- Vorgelegter Text:
Unser Urteil der Woche befasst sich mit der Entscheidung des BFH vom 1. August 2024 (VI R 52/20​). Darin hat der BFH entschieden, dass die Grenzgängerregelung gemäß Art. 13 Abs. 5 des DBA-Frankreich 1959/2001 dem deutschen Besteuerungsrecht für eine Abfindung nicht entgegensteht, sofern die Abfindung auf Zeiträume entfällt, in denen der Arbeitnehmer in Deutschland gewohnt und gearbeitet hat.

Im Streitfall war der Kläger zwischen 1995 und 2015 Arbeitnehmer unterschiedlicher Unternehmen im A-Konzern (insgesamt 245 Monate). Zunächst hatte der Kläger seinen Wohnsitz bis Oktober 2005 in Deutschland (129 Monate) und zog danach nach Frankreich. Infolge des Umzugs nach Frankreich machte der Kläger für die weitere Beschäftigungszeit von der Grenzgängerregelung Gebrauch. Ab November 2005 wurde der Kläger somit von der deutschen Lohnsteuer freigestellt und seine Einkünfte aus der Anstellung in Frankreich der dortigen Besteuerung unterworfen.

Im Rahmen eines arbeitsgerichtlichen Vergleichs endete das Arbeitsverhältnis zum 30. Juni 2015 und dem Kläger wurde eine Abfindung i.H.v. 180.000 EUR zugesprochen. Das Betriebsstätten-Finanzamt stellte dem Kläger unter Beachtung der DBA-Regelung für die Abfindung eine Freistellungsbescheinigung aus, welche eine anteilige Steuerbefreiung der Abfindung in Deutschland vorsah. Die Aufteilung erfolgte dabei anhand der Zeit als unbeschränkt Steuerpflichtiger im Inland (129 von 245 Monate). Der Arbeitgeber führte entsprechend Lohnsteuer und Solidaritätszuschlag ab.
Der Kläger beantragte dagegen die Freistellung der gesamten Abfindung und begründete dies mit der anzuwendenden Grenzgängerregelung. Das Finanzamt lehnte dies im Einspruchsverfahren ab. Der Kläger erhob gegen die Einspruchsentscheidung Klage, die jedoch vom Finanzgericht (FG Baden-Württemberg vom 11. Februar 2020, 6 K 1055/18) abgewiesen wurde.

Der BFH entschied nun, dass die Revision des Klägers unbegründet sei und wies die Klage zurück. Der Kläger habe keine weiteren Ansprüche auf eine steuerliche Freistellung seiner Abfindung als die durch das Finanzamt gewährte. Das FG habe insoweit korrekt geurteilt, als der Kläger inländische Einkünfte erzielte. Insoweit sei die Abfindung anteilig der deutschen Steuerpflicht zu unterwerfen.

- Daten:
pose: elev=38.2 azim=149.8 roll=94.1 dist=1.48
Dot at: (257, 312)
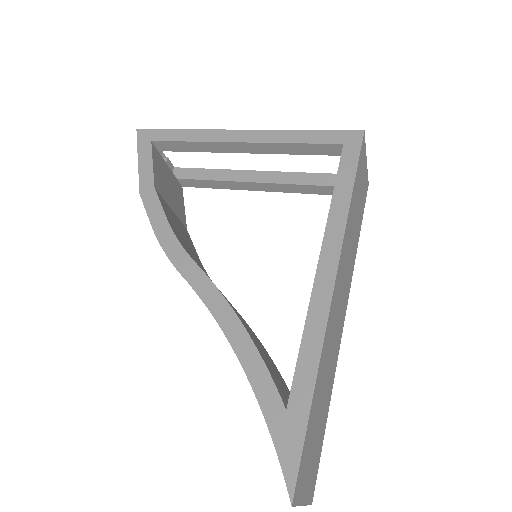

- Aufgabenstellung:
a. Beantworten Sie anhand des Textes zum BFH-Urteil die folgenden Fragen.
(i) Bis wann hatte der Kläger seinen Wohnsitz in Deutschland?
(ii) Welcher Betrag wurde dem Kläger als Abfindung zugesprochen?
(iii) Welches Gericht hatte die Klage vor dem BFH abgewiesen?
b. Prüfen Sie für jede Aussage, ob sie mit dem Text zum BFH-Urteil übereinstimmt.
(i) Der Kläger war insgesamt 245 Monate im A-Konzern beschäftigt.
(ii) Das Finanzamt gab dem Antrag auf Freistellung der gesamten Abfindung im Einspruchsverfahren statt.
(iii) Der BFH hielt die Revision des Klägers für begründet.
c. Schreiben Sie den Text zum BFH-Urteil im Anschluss an seinen letzten Satz weiter.

- Lösungen:
a.
(i) Bis Oktober 2005.
(ii) 180.000 EUR.
(iii) Das FG Baden-Württemberg (Urteil vom 11. Februar 2020, 6 K 1055/18).

b.
(i) Ja: „(insgesamt 245 Monate)“
(ii) Nein: „Das Finanzamt lehnte dies im Einspruchsverfahren ab.“
(iii) Nein: „Der BFH entschied nun, dass die Revision des Klägers unbegründet sei“

c.
In seinem Urteil stellte der BFH fest, dass das Besteuerungsrecht Deutschlands durch das DBA mit Frankreich nicht ausgeschlossen war. Die vom Finanzamt genutzte Methode war dabei sachgerecht und widersprach nicht den rechtlichen Grundsätzen. Nach Art. 13 Abs. 1 DBA-Frankreich 1959/2001 dürfen Einkünfte aus nichtselbständiger Arbeit grundsätzlich im Tätigkeitsstaat (hier Deutschland) besteuert werden. Die Abfindungszahlungen unterliegen folglich in Deutschland der Besteuerung, da diese als Entschädigung für den Verlust des deutschen Arbeitsplatzes gezahlt wurden. Hierbei ist insbesondere darauf hinzuweisen, dass Abfindungen nach dem OECD-MA grundsätzlich im Ansässigkeitsstaat und nicht im Tätigkeitsstaat zu besteuern sind. Im vorliegenden Sachverhalt bestätigte der BFH jedoch, dass nach Art. 13 Abs. 1 des DBA das Besteuerungsrecht Deutschland zusteht. Da die Abfindung in direktem Zusammenhang mit der früheren Tätigkeit des Klägers in Deutschland stand, konnte Deutschland das Besteuerungsrecht ausüben.

Insbesondere sei dies damit begründet, dass auf den Kläger bis Oktober 2005 das DBA nicht anwendbar war und er ausschließlich in Deutschland unbeschränkt steuerpflichtig war. Ab November 2005, als die Grenzgängerregelung anwendbar wurde, nahm das Finanzamt kein deutsches Besteuerungsrecht mehr an. Der BFH konnte daher die interessante Frage offenlassen, ob das Besteuerungsrecht für eine Abfindung dem Ansässigkeitsstaat zuzuweisen ist oder ob diese Zuweisung nur für Vergütungen gilt, die für eine tatsächlich im anderen Vertragsstaat ausgeübte Tätigkeit gezahlt werden.​

EuGh zum sog. E-Charging von Elektrofahrzeugen

Mit Urteil C-60/23​ vom 17. Oktober 2024 bestätigte der EuGH seine bisherige Rechtsprechung zur Einheitlichkeit einer Leistung beim Aufladen von Elektrofahrzeugen mit technische​r Unterstützung und IT-Diensten. Weitere Informationen zum Urteil finden Sie hier​ in einem B​​eitrag unserer Kollegen aus der Umsatzsteuerberatung.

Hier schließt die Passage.